#### TASK ITEM:
Convert the lines starting with the line that contains "After each image, state" and going on through the line that contains "0.015657, -0.176626, 0.500831]]" into a JSON list of strings, one string per line, leaving out blank lines.

#### RECORDS FOR THE TASK:
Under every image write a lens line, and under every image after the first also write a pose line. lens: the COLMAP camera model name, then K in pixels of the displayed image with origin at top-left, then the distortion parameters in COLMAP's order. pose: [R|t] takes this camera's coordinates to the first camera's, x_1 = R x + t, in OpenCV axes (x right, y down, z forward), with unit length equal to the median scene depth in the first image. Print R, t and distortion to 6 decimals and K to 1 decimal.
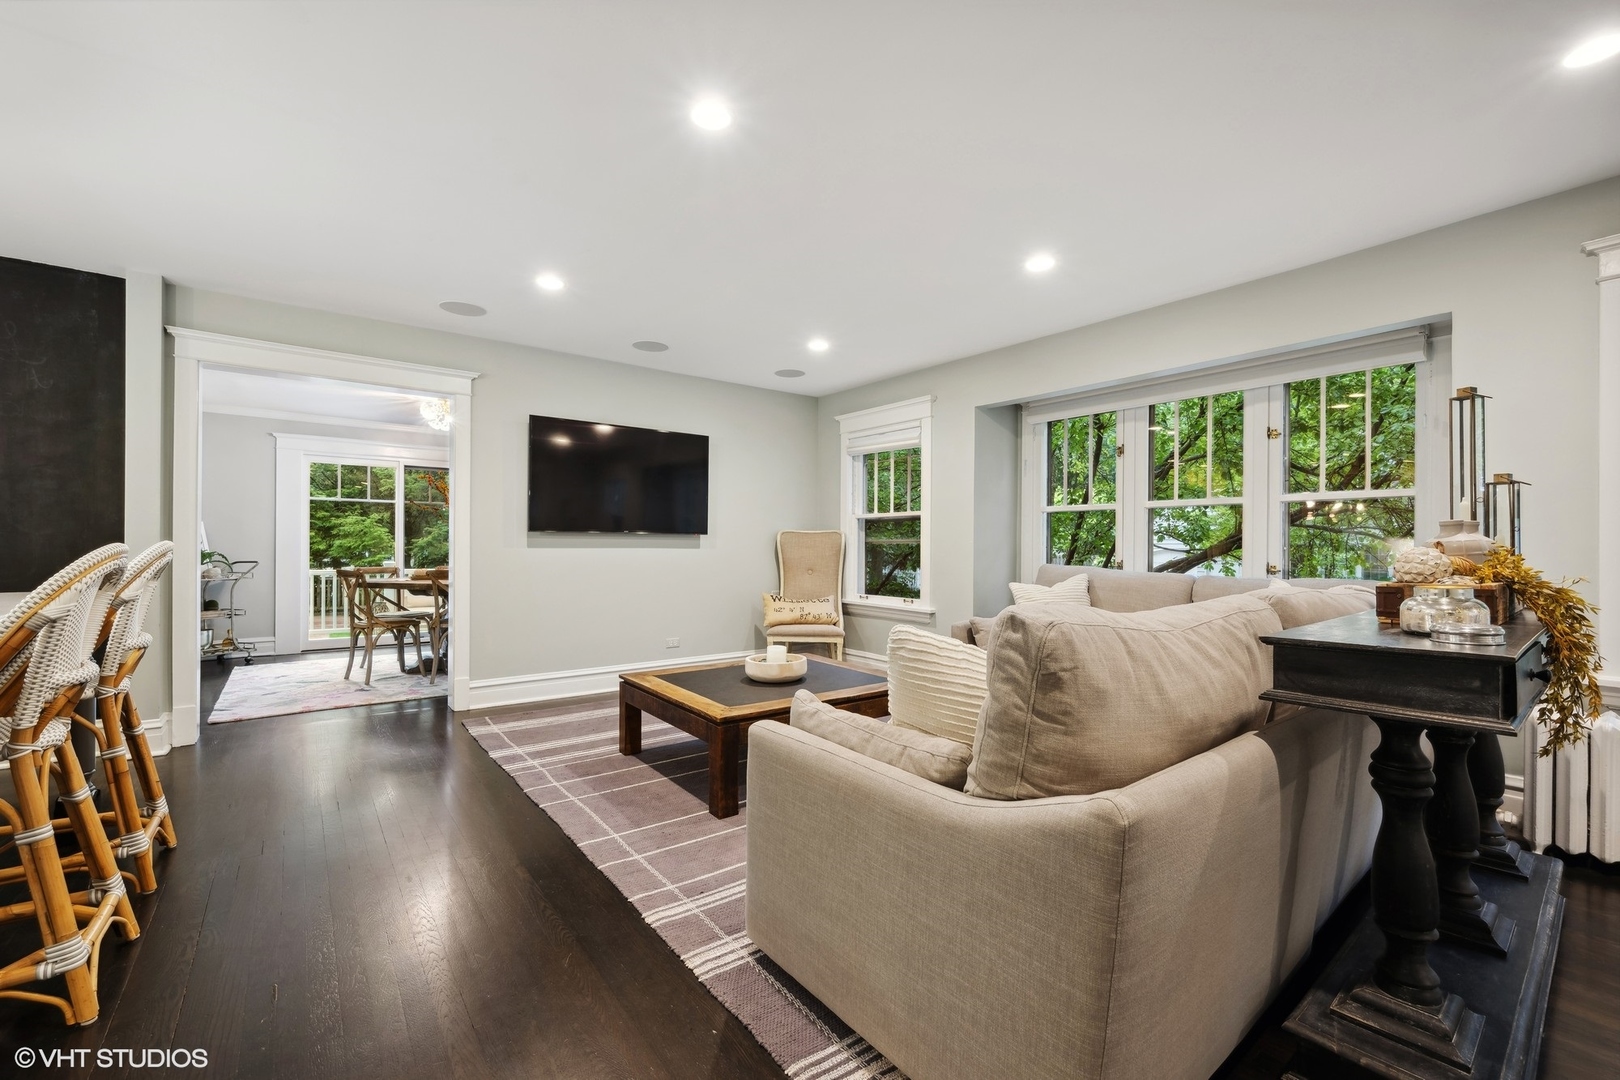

--

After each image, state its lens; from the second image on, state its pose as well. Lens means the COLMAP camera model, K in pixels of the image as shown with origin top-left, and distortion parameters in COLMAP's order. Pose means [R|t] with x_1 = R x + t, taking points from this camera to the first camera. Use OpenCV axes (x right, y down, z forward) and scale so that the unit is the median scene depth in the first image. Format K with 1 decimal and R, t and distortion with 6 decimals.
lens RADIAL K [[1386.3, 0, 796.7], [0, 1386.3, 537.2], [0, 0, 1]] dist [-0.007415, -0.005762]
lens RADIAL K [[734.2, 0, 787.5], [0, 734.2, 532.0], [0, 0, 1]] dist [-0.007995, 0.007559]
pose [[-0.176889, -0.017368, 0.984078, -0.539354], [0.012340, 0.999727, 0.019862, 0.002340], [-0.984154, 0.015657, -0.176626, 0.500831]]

#### TASK SOLUTION:
[
  "After each image, state its lens; from the second image on, state its pose as well. Lens means the COLMAP camera model, K in pixels of the image as shown with origin top-left, and distortion parameters in COLMAP's order. Pose means [R|t] with x_1 = R x + t, taking points from this camera to the first camera. Use OpenCV axes (x right, y down, z forward) and scale so that the unit is the median scene depth in the first image. Format K with 1 decimal and R, t and distortion with 6 decimals.",
  "lens RADIAL K [[1386.3, 0, 796.7], [0, 1386.3, 537.2], [0, 0, 1]] dist [-0.007415, -0.005762]",
  "lens RADIAL K [[734.2, 0, 787.5], [0, 734.2, 532.0], [0, 0, 1]] dist [-0.007995, 0.007559]",
  "pose [[-0.176889, -0.017368, 0.984078, -0.539354], [0.012340, 0.999727, 0.019862, 0.002340], [-0.984154, 0.015657, -0.176626, 0.500831]]"
]